● Exercise instructions
List each line in the records below that contains the string "reconciliation", counting only matches with the same capitalization.
*** Opening of Supplied data ***
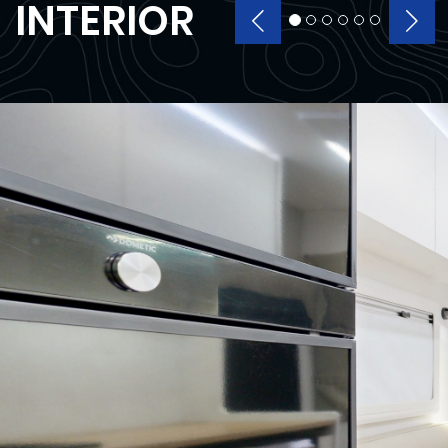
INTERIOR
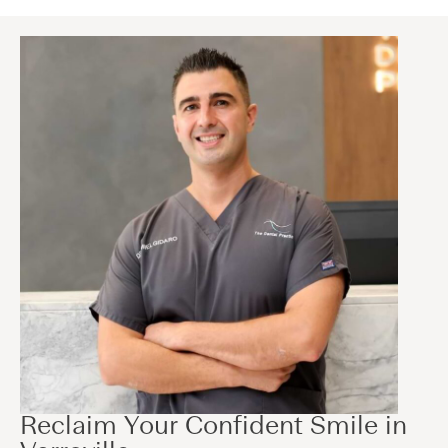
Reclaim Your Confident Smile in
*** Close of Supplied data ***
*** Opening of Supplied data ***
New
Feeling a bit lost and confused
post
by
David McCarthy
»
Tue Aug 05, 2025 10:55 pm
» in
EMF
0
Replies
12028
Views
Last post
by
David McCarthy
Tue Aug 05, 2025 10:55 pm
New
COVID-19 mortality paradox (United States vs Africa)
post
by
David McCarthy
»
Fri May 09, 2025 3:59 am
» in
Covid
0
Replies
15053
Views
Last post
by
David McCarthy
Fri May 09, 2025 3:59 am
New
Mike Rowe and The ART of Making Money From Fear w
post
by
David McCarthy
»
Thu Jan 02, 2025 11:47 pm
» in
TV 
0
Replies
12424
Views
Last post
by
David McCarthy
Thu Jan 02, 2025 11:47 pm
*** Close of Supplied data ***
*** Opening of Supplied data ***
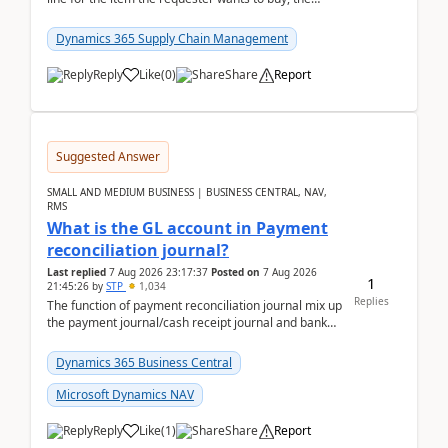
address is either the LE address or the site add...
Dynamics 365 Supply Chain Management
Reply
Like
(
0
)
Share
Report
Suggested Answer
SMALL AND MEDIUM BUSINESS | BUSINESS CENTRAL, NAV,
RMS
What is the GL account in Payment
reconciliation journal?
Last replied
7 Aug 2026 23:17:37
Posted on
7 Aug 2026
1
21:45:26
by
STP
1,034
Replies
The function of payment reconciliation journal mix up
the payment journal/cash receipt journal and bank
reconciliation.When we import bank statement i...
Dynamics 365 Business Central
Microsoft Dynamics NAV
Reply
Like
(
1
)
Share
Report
*** Close of Supplied data ***
● Your response
reconciliation journal?
The function of payment reconciliation journal mix up
reconciliation.When we import bank statement i...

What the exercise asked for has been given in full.